Та казалась немного странной, и дело было не только в красных глазах и клыках. Она была какой-то заторможенной, словно действовала бессознательно, не вполне проснувшись. Или вообще не проснувшись. Она тянула к себе Катю, но, пожалуй, если бы она прикладывала к этому всю свою силу, то давно уже добилась бы своей цели, и складывалось такое впечатление, что она не совсем понимала, что делала.

Кричать Катя боялась, хотя очень хотелось, — с одной Кирой она, может, и справится как-нибудь, а вот с еще двумя упырями — вряд ли. Занятая попытками освободиться, она не заметила, как открылась дверь комнаты.

— Кира, ты… — раздался в комнате мужской голос, и Катя вздрогнула и резко повернулась. На пороге стоял Жданов. — Какого черта? Ты что здесь…

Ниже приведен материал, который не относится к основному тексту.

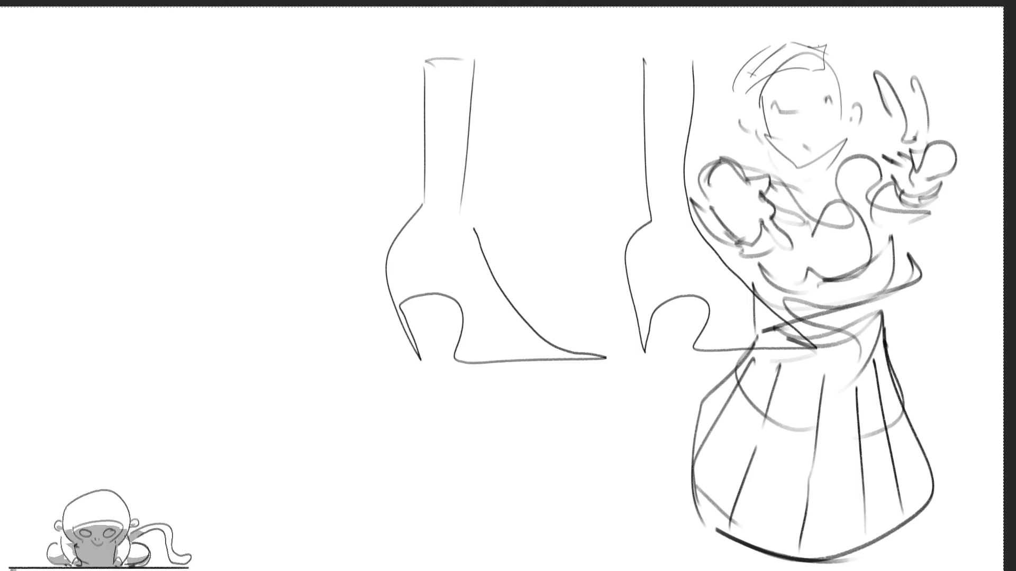
# Undo the loose head strokes, then draw a cap and long hair down both sides.
pyautogui.press('ctrl+z')
pyautogui.press('ctrl+z')
pyautogui.press('ctrl+z')
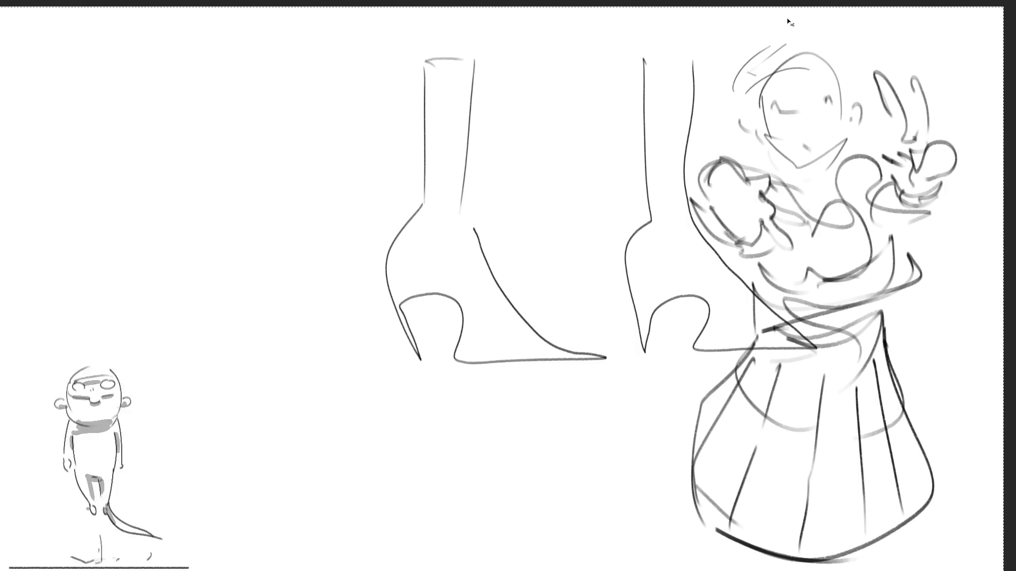
pyautogui.press('ctrl+z')
pyautogui.press('ctrl+z')
pyautogui.press('ctrl+z')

Ему потребовалось несколько секунд, чтобы оценить ситуацию. Он захлопнул дверь, спешно подошел к кровати и, сев на нее, обнял Киру за плечи и начал что-то шептать ей на ухо, нежно поглаживая по руке. Катя отвела глаза и вскоре почувствовала, как Кира отпустила ее запястье. Жданов уложил Киру обратно на взбитые подушки, продолжая ласково говорить ей что-то вполголоса, а Катя задумалась над тем, успеет ли она сбежать, пока он не опомнился, и решила, что нет. Накрывая Киру одеялом, Жданов заметил на ее руке красную отметину в виде креста, а затем и сам крест. — Катя поняла это по тому, как резко он посмотрел на нее и сжал зубы так, что у него заиграли желваки.

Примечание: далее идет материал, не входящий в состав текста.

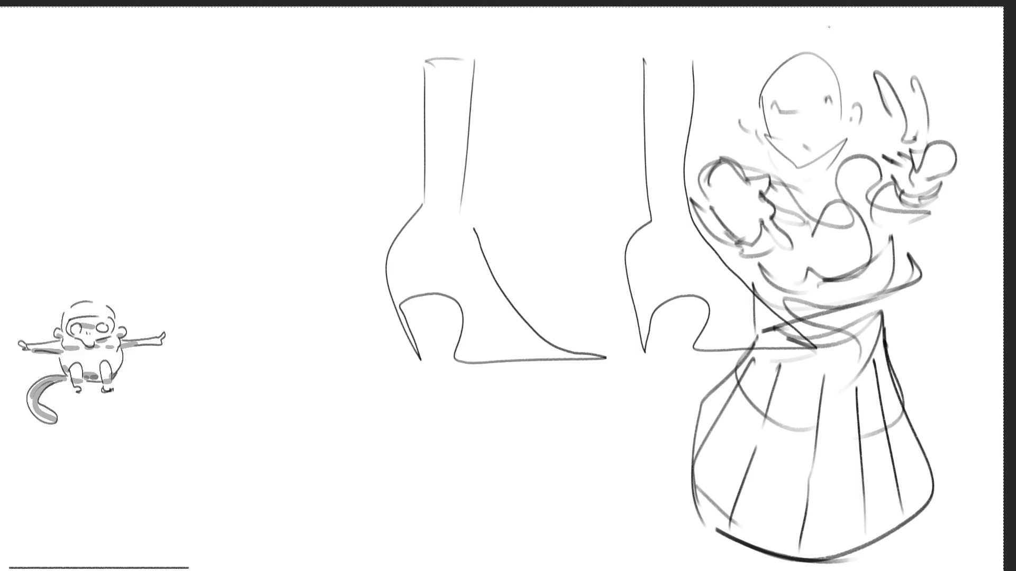
pyautogui.moveTo(760, 85)
pyautogui.mouseDown()
pyautogui.moveTo(817, 52)
pyautogui.moveTo(732, 57)
pyautogui.moveTo(754, 37)
pyautogui.mouseUp()
pyautogui.moveTo(739, 86); pyautogui.dragTo(761, 80)
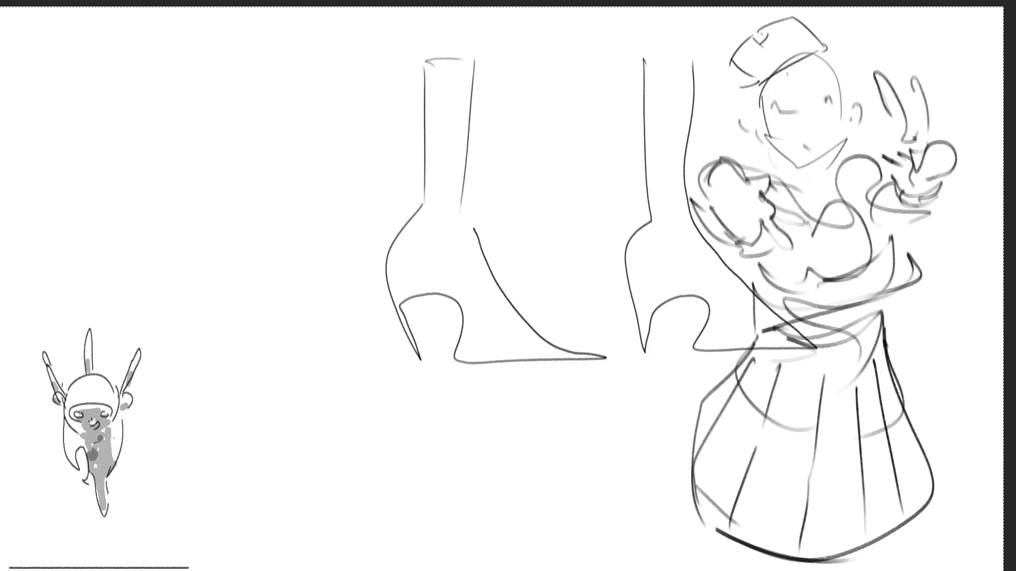
pyautogui.moveTo(819, 52)
pyautogui.mouseDown()
pyautogui.moveTo(832, 30)
pyautogui.moveTo(853, 100)
pyautogui.mouseUp()
pyautogui.moveTo(754, 83)
pyautogui.mouseDown()
pyautogui.moveTo(725, 90)
pyautogui.moveTo(729, 113)
pyautogui.mouseUp()
pyautogui.moveTo(737, 119); pyautogui.dragTo(744, 126)
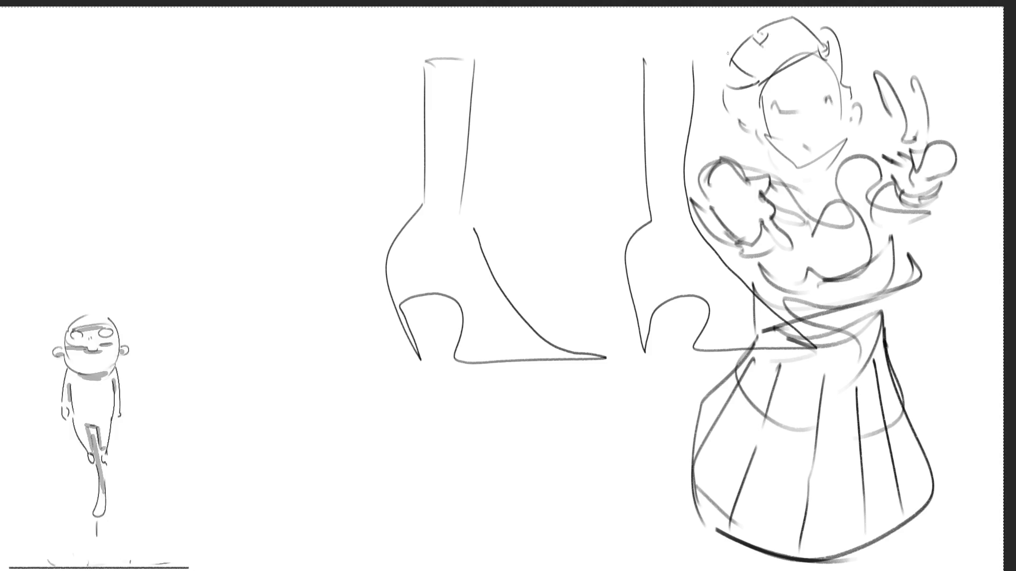
pyautogui.moveTo(842, 29); pyautogui.dragTo(865, 112)
pyautogui.moveTo(734, 74)
pyautogui.mouseDown()
pyautogui.moveTo(683, 80)
pyautogui.moveTo(736, 150)
pyautogui.mouseUp()
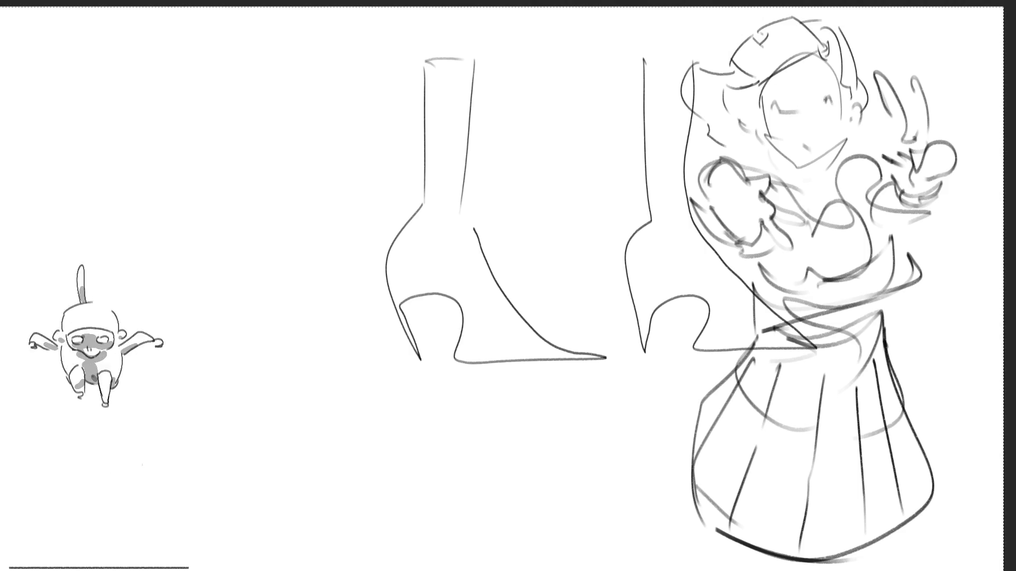
# Add eyebrows, the mouth, the left eye and both ears to the girl's face.
pyautogui.moveTo(769, 88); pyautogui.dragTo(824, 78)
pyautogui.moveTo(801, 144); pyautogui.dragTo(805, 138)
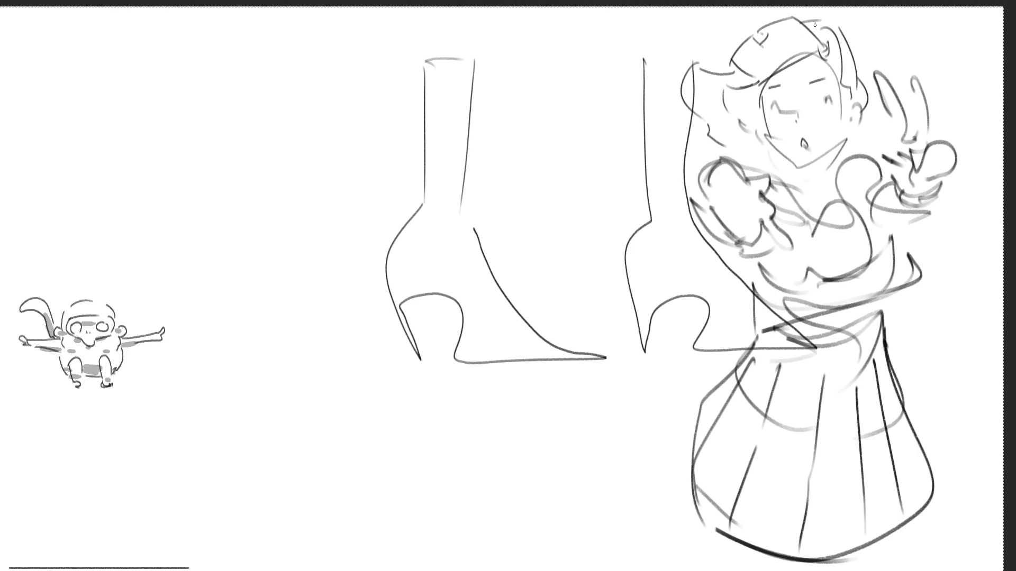
pyautogui.moveTo(771, 107)
pyautogui.mouseDown()
pyautogui.moveTo(828, 109)
pyautogui.moveTo(822, 79)
pyautogui.mouseUp()
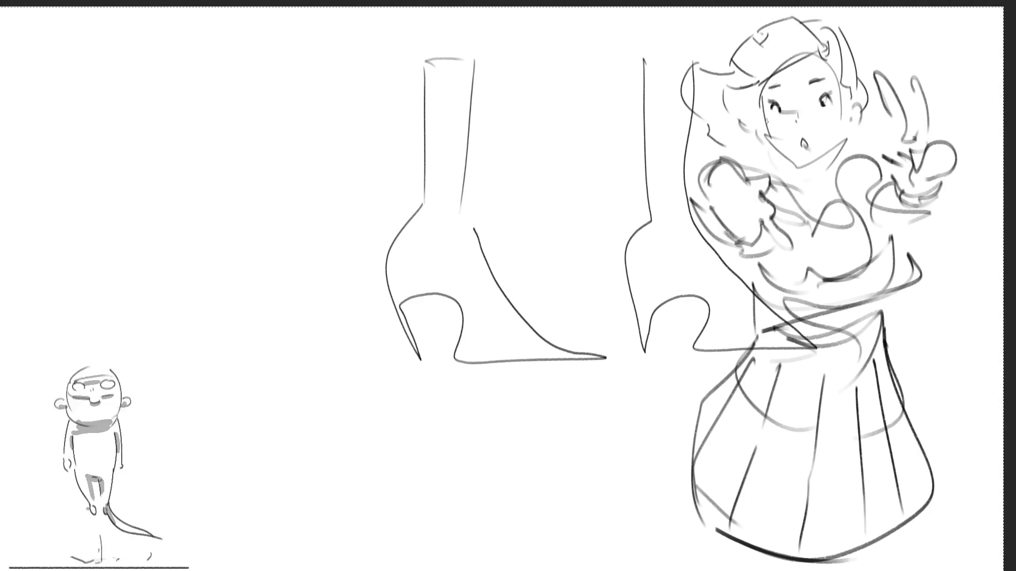
pyautogui.moveTo(754, 119); pyautogui.dragTo(756, 130)
pyautogui.moveTo(853, 99)
pyautogui.mouseDown()
pyautogui.moveTo(861, 125)
pyautogui.moveTo(852, 131)
pyautogui.mouseUp()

— Та-а-ак… — угрожающе сказал он, вставая. — Пронюхала, значит.

— Я Киру Юрьевну пришла навестить, — пролепетала Катя. — Александр Юрьевич попросил. Узнать, как она себя чувствует.

— Навестить, — повторил Жданов. — И как, по-твоему, она себя чувствует? Полна здоровья и силы, да?

Катя, также вскочив с кровати, угрожающе выставила перед собой крест, но Жданов, ухмыльнувшись, вырвал его у нее и быстро положил на край кровати. Катя, закусив губу, начала пятиться к двери.

— Я… я ничего АлександЮричу не скажу, — выпалила она. — Обещаю.

Опять ложь, но за эту ей точно не было стыдно.

— Да? Что так? Неужели не хочешь поведать Воропаеву о том, что случилось с его дорогой сестрой? — В его голосе была насмешка, но какая-то… обреченная, что ли. Словно он ерничал по привычке, потому что ему ничего другого не оставалось, но при этом ему самому это было поперек горла. — В общем, правильно. А я позабочусь о том, что Сашка остался пока в приятном неведении.

«Молчи», — приказала себе Катя, но паника заглушила голос разума, и она ляпнула:

— Все равно он все уже знает. Вам этот так с рук не сойдет.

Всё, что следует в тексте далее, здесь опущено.